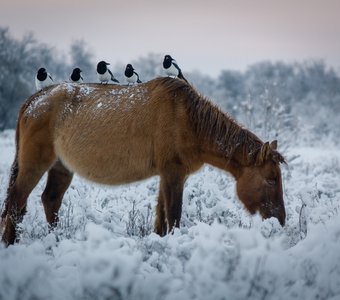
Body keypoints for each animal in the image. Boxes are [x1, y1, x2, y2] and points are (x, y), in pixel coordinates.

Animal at [1, 78, 286, 246]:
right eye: (271, 178)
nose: (280, 220)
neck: (188, 120)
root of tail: (34, 101)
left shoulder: (167, 176)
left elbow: (161, 218)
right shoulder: (173, 174)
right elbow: (174, 215)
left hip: (61, 168)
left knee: (50, 201)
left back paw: (56, 239)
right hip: (34, 165)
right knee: (17, 202)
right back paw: (10, 242)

######

**AIM OF THE TASK**
What are the lines from the one with "left shoulder: (167, 176)" through the end of the records above? Set them down exactly, both ends included, and nothing else.

**EXERCISE ANSWER**
left shoulder: (167, 176)
left elbow: (161, 218)
right shoulder: (173, 174)
right elbow: (174, 215)
left hip: (61, 168)
left knee: (50, 201)
left back paw: (56, 239)
right hip: (34, 165)
right knee: (17, 202)
right back paw: (10, 242)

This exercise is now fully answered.